Dalam al-quran nama-nama maskulin allah tidak berulang berkali-kali, sedangkan Ar-rahim berulang 114 kali, dan ar-rahman disebut 57 kali. “Kelembutan-kelembutan itulah yang coba ingin disampaikan allah melalui al-qur’an,” pungkasNazaruddin dalam kegiatan diskusi bersama aktivis  Greenpeacedi akun youtube masjid istiqlal.

Tokoh ulama’ seperti kiai Nazaruddin ini perlu ditiru oleh ulama’, dan tokoh kiai lainnya, agar kemudian isu mengenai menjaga kelestarian lingkungan tidak menjadi persolan yang tabu ditengah masifnya pembangunan yang over maskulin seperti tambang, tenaga pembangkit listrik PLTU yang tidak ramah lingkunngan, tambak modern dan kegiatan ekonomi lainnya yang tidak memperhatikan kelestarian lingkungan.

Sebenarnya, selain kiai Nazaruddin juga terdapat tokoh kiai yang secara aktif menyuarakan soal isu lingkungan seperti Gus Fayyad, salah satu pengasuh Pondok Pesantren Nurul Jadid Paiton Probolinggo, Gus Roy Murtadho, salah satu kiai muda yang konsen mengawal isu-isu lingkungan dan tokoh kiai muda lainnya.

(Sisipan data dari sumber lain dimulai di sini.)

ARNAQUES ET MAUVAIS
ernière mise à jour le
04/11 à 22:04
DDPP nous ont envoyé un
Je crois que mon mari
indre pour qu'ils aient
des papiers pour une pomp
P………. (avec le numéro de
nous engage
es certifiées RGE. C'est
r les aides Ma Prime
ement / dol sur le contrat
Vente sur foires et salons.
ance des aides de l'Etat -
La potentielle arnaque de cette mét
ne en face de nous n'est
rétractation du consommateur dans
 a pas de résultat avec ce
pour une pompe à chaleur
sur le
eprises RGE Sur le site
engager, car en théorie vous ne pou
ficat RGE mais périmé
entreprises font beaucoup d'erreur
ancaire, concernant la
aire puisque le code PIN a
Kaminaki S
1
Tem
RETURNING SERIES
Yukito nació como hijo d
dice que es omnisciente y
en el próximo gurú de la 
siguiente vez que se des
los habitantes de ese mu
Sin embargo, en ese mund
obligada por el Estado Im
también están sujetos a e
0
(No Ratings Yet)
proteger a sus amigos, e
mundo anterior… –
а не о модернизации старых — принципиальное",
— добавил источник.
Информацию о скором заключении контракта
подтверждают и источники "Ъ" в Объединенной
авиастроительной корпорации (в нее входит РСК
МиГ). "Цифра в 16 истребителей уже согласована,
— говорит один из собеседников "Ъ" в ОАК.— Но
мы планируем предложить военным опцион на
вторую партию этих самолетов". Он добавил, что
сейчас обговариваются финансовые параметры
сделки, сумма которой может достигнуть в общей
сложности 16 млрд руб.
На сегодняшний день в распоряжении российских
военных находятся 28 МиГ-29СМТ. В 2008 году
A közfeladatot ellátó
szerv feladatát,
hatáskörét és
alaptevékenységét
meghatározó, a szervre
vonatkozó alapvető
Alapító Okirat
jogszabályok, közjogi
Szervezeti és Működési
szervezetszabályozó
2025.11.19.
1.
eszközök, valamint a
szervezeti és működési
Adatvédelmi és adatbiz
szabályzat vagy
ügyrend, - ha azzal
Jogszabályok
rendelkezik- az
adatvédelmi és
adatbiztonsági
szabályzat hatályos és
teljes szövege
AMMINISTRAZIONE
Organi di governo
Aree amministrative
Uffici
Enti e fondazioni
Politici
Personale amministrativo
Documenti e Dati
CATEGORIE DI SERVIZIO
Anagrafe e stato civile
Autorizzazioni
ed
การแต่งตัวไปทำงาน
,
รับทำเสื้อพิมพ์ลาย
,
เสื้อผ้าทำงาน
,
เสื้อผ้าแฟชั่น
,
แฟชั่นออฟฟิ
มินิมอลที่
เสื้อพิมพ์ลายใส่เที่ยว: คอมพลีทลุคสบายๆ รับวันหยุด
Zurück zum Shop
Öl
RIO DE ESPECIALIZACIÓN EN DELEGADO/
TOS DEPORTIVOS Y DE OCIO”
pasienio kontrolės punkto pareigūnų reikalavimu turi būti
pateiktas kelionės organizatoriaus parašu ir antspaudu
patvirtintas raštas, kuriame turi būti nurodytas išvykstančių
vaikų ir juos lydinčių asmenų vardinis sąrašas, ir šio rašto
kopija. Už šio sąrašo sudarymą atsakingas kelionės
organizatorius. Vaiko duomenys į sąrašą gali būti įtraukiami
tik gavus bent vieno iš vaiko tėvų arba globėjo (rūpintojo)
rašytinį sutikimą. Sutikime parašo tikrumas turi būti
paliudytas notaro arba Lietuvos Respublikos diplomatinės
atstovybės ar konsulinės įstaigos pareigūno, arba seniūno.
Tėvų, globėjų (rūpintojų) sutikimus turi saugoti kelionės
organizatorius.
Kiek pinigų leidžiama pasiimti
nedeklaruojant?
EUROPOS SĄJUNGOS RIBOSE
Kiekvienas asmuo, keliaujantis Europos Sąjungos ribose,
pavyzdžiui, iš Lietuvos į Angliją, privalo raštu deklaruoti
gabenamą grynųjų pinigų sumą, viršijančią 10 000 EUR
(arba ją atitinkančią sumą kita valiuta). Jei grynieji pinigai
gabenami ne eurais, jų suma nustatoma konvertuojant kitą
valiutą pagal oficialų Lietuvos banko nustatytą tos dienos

Peran cendekiawan muslim utamanya tokoh agama seperti kiai, lora, gus menjadi sangat fundamen dalam setiap isi materi dakwahnya, selipan materi khususnya menyoal kelestarian lingkungan menjadi penting dan utama dalam memberikan pemahaman kolektif bahwa islam pro aktif mengatur hubungan manusia dengan lingkungan, dan tugas menjaga lingkungan merupakan kewajiban bagi setiap individu, sehingga dari situ agama betul-betul dapat menjadi nafas dalam perilaku sehari-sehari manusia dalam menjaga lingkungannya.